= Material provided =

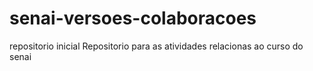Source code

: # senai-versoes-colaboracoes
repositorio inicial
Repositorio para as atividades relacionas ao curso do senai
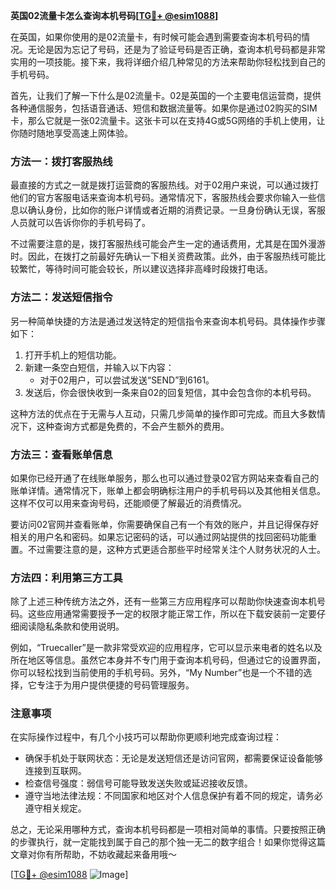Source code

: **英国02流量卡怎么查询本机号码[[TG💪+ @esim1088](https://t.me/s/esim1088)]**

在英国，如果你使用的是02流量卡，有时候可能会遇到需要查询本机号码的情况。无论是因为忘记了号码，还是为了验证号码是否正确，查询本机号码都是非常实用的一项技能。接下来，我将详细介绍几种常见的方法来帮助你轻松找到自己的手机号码。

首先，让我们了解一下什么是02流量卡。02是英国的一个主要电信运营商，提供各种通信服务，包括语音通话、短信和数据流量等。如果你是通过02购买的SIM卡，那么它就是一张02流量卡。这张卡可以在支持4G或5G网络的手机上使用，让你随时随地享受高速上网体验。

### 方法一：拨打客服热线

最直接的方式之一就是拨打运营商的客服热线。对于02用户来说，可以通过拨打他们的官方客服电话来查询本机号码。通常情况下，客服热线会要求你输入一些信息以确认身份，比如你的账户详情或者近期的消费记录。一旦身份确认无误，客服人员就可以告诉你你的手机号码了。

不过需要注意的是，拨打客服热线可能会产生一定的通话费用，尤其是在国外漫游时。因此，在拨打之前最好先确认一下相关资费政策。此外，由于客服热线可能比较繁忙，等待时间可能会较长，所以建议选择非高峰时段拨打电话。

### 方法二：发送短信指令

另一种简单快捷的方法是通过发送特定的短信指令来查询本机号码。具体操作步骤如下：

1. 打开手机上的短信功能。
2. 新建一条空白短信，并输入以下内容：
   - 对于02用户，可以尝试发送“SEND”到6161。
3. 发送后，你会很快收到一条来自02的回复短信，其中会包含你的本机号码。

这种方法的优点在于无需与人互动，只需几步简单的操作即可完成。而且大多数情况下，这种查询方式都是免费的，不会产生额外的费用。

### 方法三：查看账单信息

如果你已经开通了在线账单服务，那么也可以通过登录02官方网站来查看自己的账单详情。通常情况下，账单上都会明确标注用户的手机号码以及其他相关信息。这样不仅可以用来查询号码，还能顺便了解最近的消费情况。

要访问02官网并查看账单，你需要确保自己有一个有效的账户，并且记得保存好相关的用户名和密码。如果忘记密码的话，可以通过网站提供的找回密码功能重置。不过需要注意的是，这种方式更适合那些平时经常关注个人财务状况的人士。

### 方法四：利用第三方工具

除了上述三种传统方法之外，还有一些第三方应用程序可以帮助你快速查询本机号码。这些应用通常需要授予一定的权限才能正常工作，所以在下载安装前一定要仔细阅读隐私条款和使用说明。

例如，“Truecaller”是一款非常受欢迎的应用程序，它可以显示来电者的姓名以及所在地区等信息。虽然它本身并不专门用于查询本机号码，但通过它的设置界面，你可以轻松找到当前使用的手机号码。另外，“My Number”也是一个不错的选择，它专注于为用户提供便捷的号码管理服务。

### 注意事项

在实际操作过程中，有几个小技巧可以帮助你更顺利地完成查询过程：

- 确保手机处于联网状态：无论是发送短信还是访问官网，都需要保证设备能够连接到互联网。
- 检查信号强度：弱信号可能导致发送失败或延迟接收反馈。
- 遵守当地法律法规：不同国家和地区对个人信息保护有着不同的规定，请务必遵守相关规定。

总之，无论采用哪种方式，查询本机号码都是一项相对简单的事情。只要按照正确的步骤执行，就一定能找到属于自己的那个独一无二的数字组合！如果你觉得这篇文章对你有所帮助，不妨收藏起来备用哦～

[[TG💪+ @esim1088](https://t.me/s/esim1088) ![Image](https://i.postimg.cc/4NQfJmqS/Snipaste-2025-05-13-00-14-12.png)]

= Brief =
Only one number is wanted: how many lines of the data above include the word "不过需要注意的是".

= Exercise solution =
2